Similarly to online linear regression, generalized linear regression models can be analyzed in the online framework. The logarithmic loss function is often used (see, e.g., Kakade and Ng, 2004). In this paper, the square loss function is considered. The Aggregating Algorithm is applied for the purpose of competing with the models. This problem does not appear to be analytically tractable. Therefore, the prediction algorithm is developed using the Markov chain Monte Carlo method.

Assume that the function

$\displaystyle{ b(u,z) := \left(\frac{d \sigma(z)}{d z}\right)^2 + (\sigma(z)-u)\frac{d^2 \sigma(z)}{d z^2}}$

is uniformly bounded: $b:=\sup_{u \in [0,1], z\in\mathbb{R}} \left|b(u,z)\right| < \infty$.

Theorem.

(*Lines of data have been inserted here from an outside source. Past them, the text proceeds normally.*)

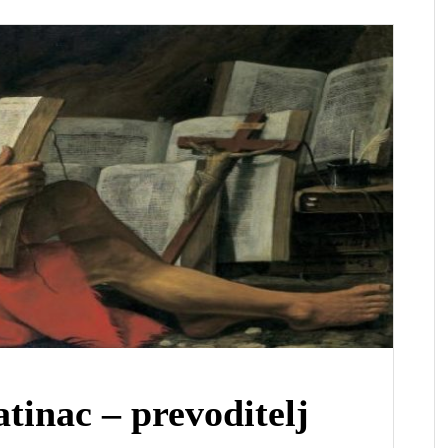
tinac – prevoditelj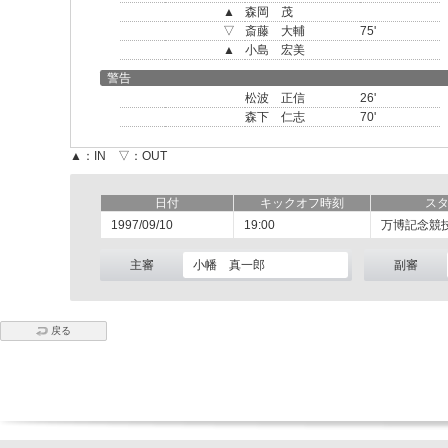
▲
森岡 茂
▽
斎藤 大輔
75'
▲
小島 宏美
警告
松波 正信
26'
森下 仁志
70'
▲：IN ▽：OUT
日付
キックオフ時刻
ス
1997/09/10
19:00
万博記念競
主審
小幡 真一郎
副審
戻る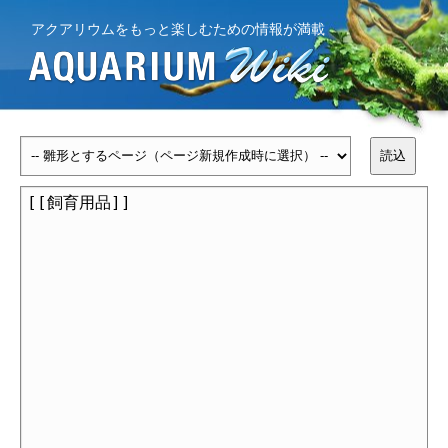
アクアリウムをもっと楽しむための情報が満載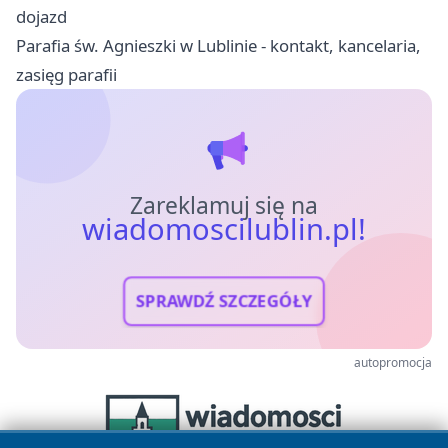
dojazd
Parafia św. Agnieszki w Lublinie - kontakt, kancelaria,
zasięg parafii
Zareklamuj się na
wiadomoscilublin.pl!
SPRAWDŹ SZCZEGÓŁY
autopromocja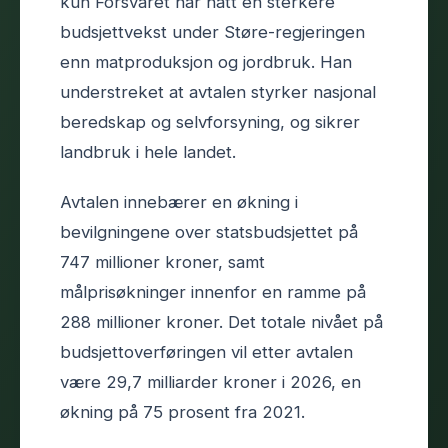
kun Forsvaret har hatt en sterkere
budsjettvekst under Støre-regjeringen
enn matproduksjon og jordbruk. Han
understreket at avtalen styrker nasjonal
beredskap og selvforsyning, og sikrer
landbruk i hele landet.
Avtalen innebærer en økning i
bevilgningene over statsbudsjettet på
747 millioner kroner, samt
målprisøkninger innenfor en ramme på
288 millioner kroner. Det totale nivået på
budsjettoverføringen vil etter avtalen
være 29,7 milliarder kroner i 2026, en
økning på 75 prosent fra 2021.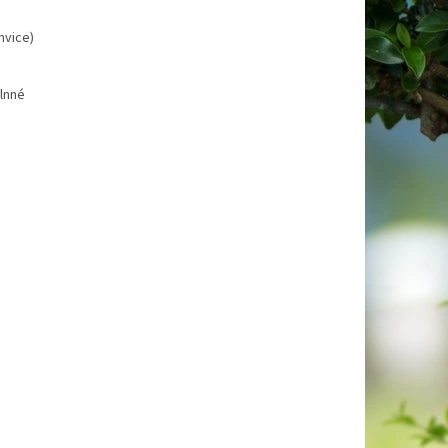
nvice)
vlnné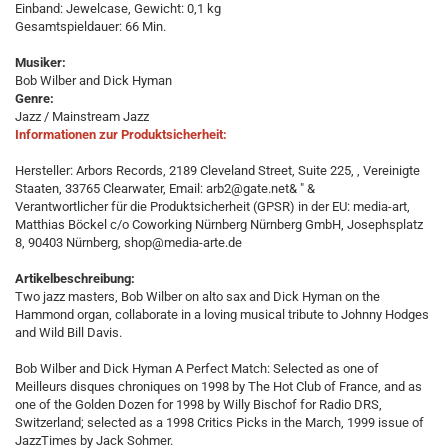
Einband: Jewelcase, Gewicht: 0,1 kg
Gesamtspieldauer: 66 Min.
Musiker:
Bob Wilber and Dick Hyman
Genre:
Jazz / Mainstream Jazz
Informationen zur Produktsicherheit:
Hersteller: Arbors Records, 2189 Cleveland Street, Suite 225, , Vereinigte
Staaten, 33765 Clearwater, Email: arb2@gate.net& " &
Verantwortlicher für die Produktsicherheit (GPSR) in der EU: media-art,
Matthias Böckel c/o Coworking Nürnberg Nürnberg GmbH, Josephsplatz
8, 90403 Nürnberg, shop@media-arte.de
Artikelbeschreibung:
Two jazz masters, Bob Wilber on alto sax and Dick Hyman on the
Hammond organ, collaborate in a loving musical tribute to Johnny Hodges
and Wild Bill Davis.
Bob Wilber and Dick Hyman A Perfect Match: Selected as one of
Meilleurs disques chroniques on 1998 by The Hot Club of France, and as
one of the Golden Dozen for 1998 by Willy Bischof for Radio DRS,
Switzerland; selected as a 1998 Critics Picks in the March, 1999 issue of
JazzTimes by Jack Sohmer.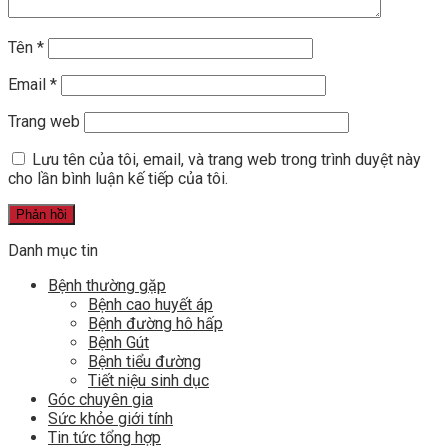
Tên
*
Email
*
Trang web
Lưu tên của tôi, email, và trang web trong trình duyệt này
cho lần bình luận kế tiếp của tôi.
Danh mục tin
Bệnh thường gặp
Bệnh cao huyết áp
Bệnh đường hô hấp
Bệnh Gút
Bệnh tiểu đường
Tiết niệu sinh dục
Góc chuyên gia
Sức khỏe giới tính
Tin tức tổng hợp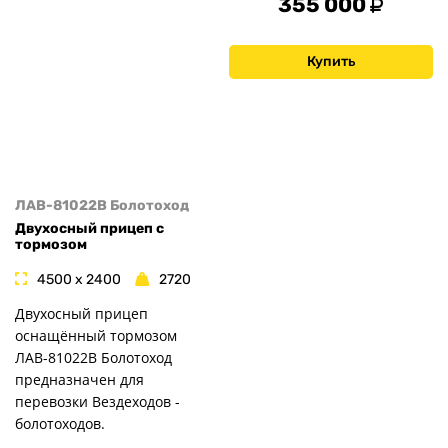
355 000
Купить
ЛАВ-81022B Болотоход
Двухосный прицеп с
тормозом
4500 x 2400
2720
Двухосный прицеп
оснащённый тормозом
ЛАВ-81022В Болотоход
предназначен для
перевозки Вездеходов -
болотоходов.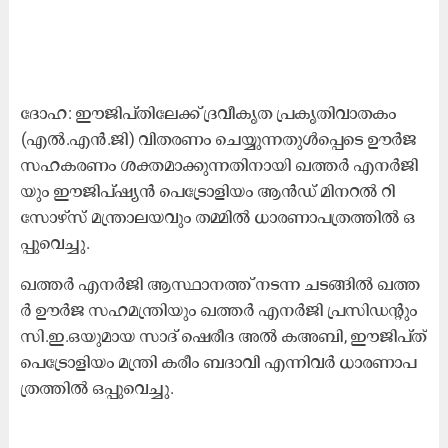
​ദോ​ഹ: ഈ​ജി​പ്തി​ലേ​ക്ക് ദ്ര​വീ​കൃ​ത പ്ര​കൃ​തി​വാ​ത​കം
(എ​ൽ.​എ​ൻ.​ജി) വി​ത​ര​ണം ചെ​യ്യു​ന്ന​തു​ൾ​പ്പെ​ടെ ഊ​ർ​ജ
സ​ഹ​ക​ര​ണം ശ​ക്ത​മാ​ക്കു​ന്ന​തി​നാ​യി ഖ​ത്ത​ർ എ​ന​ർ​ജി​
യും ഈ​ജി​പ്ഷ്യ​ൻ പെ​ട്രോ​ളി​യം ആ​ൻ​ഡ് മി​ന​റ​ൽ റി​
സോ​ഴ്സ് മ​ന്ത്രാ​ല​യ​വും ത​മ്മി​ൽ ധാ​ര​ണാ​പ​ത്ര​ത്തി​ൽ ഒ​
പ്പു​വെ​ച്ചു.
ഖ​ത്ത​ർ എ​ന​ർ​ജി ആ​സ്ഥാ​ന​ത്ത് ന​ട​ന്ന ച​ട​ങ്ങി​ൽ ഖ​ത്ത​
ർ ഊ​ർ​ജ സ​ഹ​മ​ന്ത്രി​യും ഖ​ത്ത​ർ എ​ന​ർ​ജി പ്ര​സി​ഡ​ന്റും
സി.​ഇ.​ഒ​യു​മാ​യ സാ​ദ് ഷെ​രീ​ദ അ​ൽ ക​അ​ബി, ഈ​ജി​പ്ത്
പെ​ട്രോ​ളി​യം മ​ന്ത്രി ക​രീം ബ​ദാ​വി എ​ന്നി​വ​ർ ധാ​ര​ണാ​പ​
ത്ര​ത്തി​ൽ ഒ​പ്പു​വെ​ച്ചു.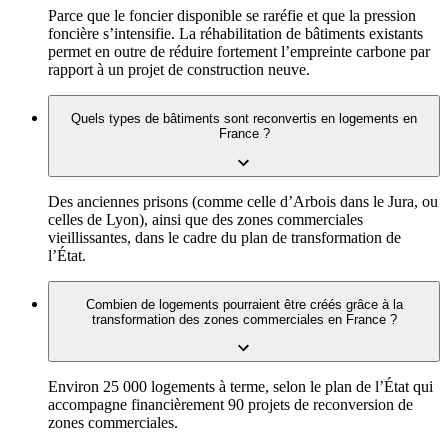
Parce que le foncier disponible se raréfie et que la pression
foncière s’intensifie. La réhabilitation de bâtiments existants
permet en outre de réduire fortement l’empreinte carbone par
rapport à un projet de construction neuve.
Quels types de bâtiments sont reconvertis en logements en
France ?
Des anciennes prisons (comme celle d’Arbois dans le Jura, ou
celles de Lyon), ainsi que des zones commerciales
vieillissantes, dans le cadre du plan de transformation de
l’État.
Combien de logements pourraient être créés grâce à la
transformation des zones commerciales en France ?
Environ 25 000 logements à terme, selon le plan de l’État qui
accompagne financièrement 90 projets de reconversion de
zones commerciales.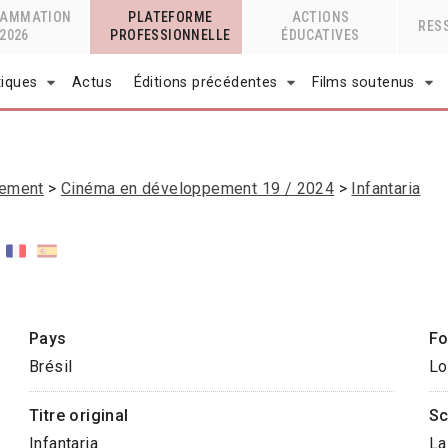
RAMMATION
PLATEFORME
ACTIONS
RES
2026
PROFESSIONNELLE
ÉDUCATIVES
tiques
Actus
Éditions précédentes
Films soutenus
pement
Cinéma en développement 19 / 2024
Infantaria
Pays
Fo
Brésil
Lo
Titre original
Sc
Infantaria
La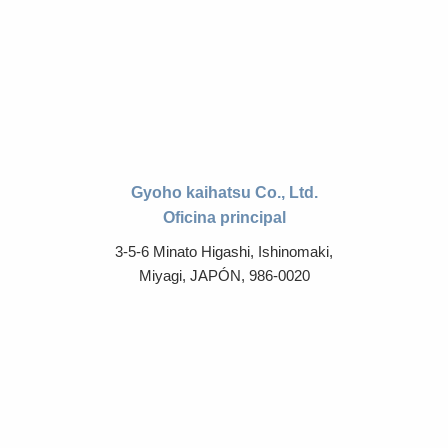
Gyoho kaihatsu Co., Ltd.
Oficina principal
3-5-6 Minato Higashi, Ishinomaki,
Miyagi, JAPÓN, 986-0020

Let $a > 0$. There exists a prediction strategy for Learner such that for every positive integer $T$, every sequence of outcomes of the length $T$, and every $\theta \in \mathbb{R}^n$, the cumulative square loss $L_T$ of Learner satisfies

$\displaystyle{L_T \le L_T^\theta + a\|\theta\|^2 + \frac{(Y_2-Y_1)^2}{4}\ln\det\left(I + \frac{b(Y_2-Y_1)^2}{a}\sum_{t=1}^T x_tx_t'\right),}$

where $b:=\sup_{u \in [0,1], z\in\mathbb{R}} \left|b(u,z)\right|$. If in addition $\|x_t\|_\infty \le X$ for all $t$ then

$\displaystyle{L_T \le L_T^\theta + a\|\theta\|^2 + \frac{n(Y_2-Y_1)^2}{4} \ln \left(1 + \frac{b (Y_2-Y_1)^2 X^2T}{a} \right).}$

It is shown that for linear regression, the bound is equivalent to the bound for the Aggregating Algorithm Regression (b=1).
For logistic regression, $b \le 5/64$.
For probit regression, $b\le 25/128$.
For comlog regression, $b\le 17/64$.

Experiments are performed with the new algorithm on a toy data set and two real world ozone level data sets. The new algorithm is competitive with the Support Vector Machines with Gaussian kernel when applied either online and batch. It is worth noting that the class of the models covered by SVM is larger, and kernelization of the algorithm can improve the performance even further.

The Matlab package of the algorithms used is provided for public use.

Bibliography

  • Fedor Zhdanov and Vladimir Vovk. Competitive online generalized linear regression under square loss. In Proceedings of the European Conference on Machine Learning and Principles and Practice of Knowledge Discovery in Databases 2010, 2010.
  • Sham M. Kakade and Andrew Y. Ng. Online bounds for Bayesian algorithms. In Proceedings of the 18th Annual Conference on Neural Information Processing Systems, 2004.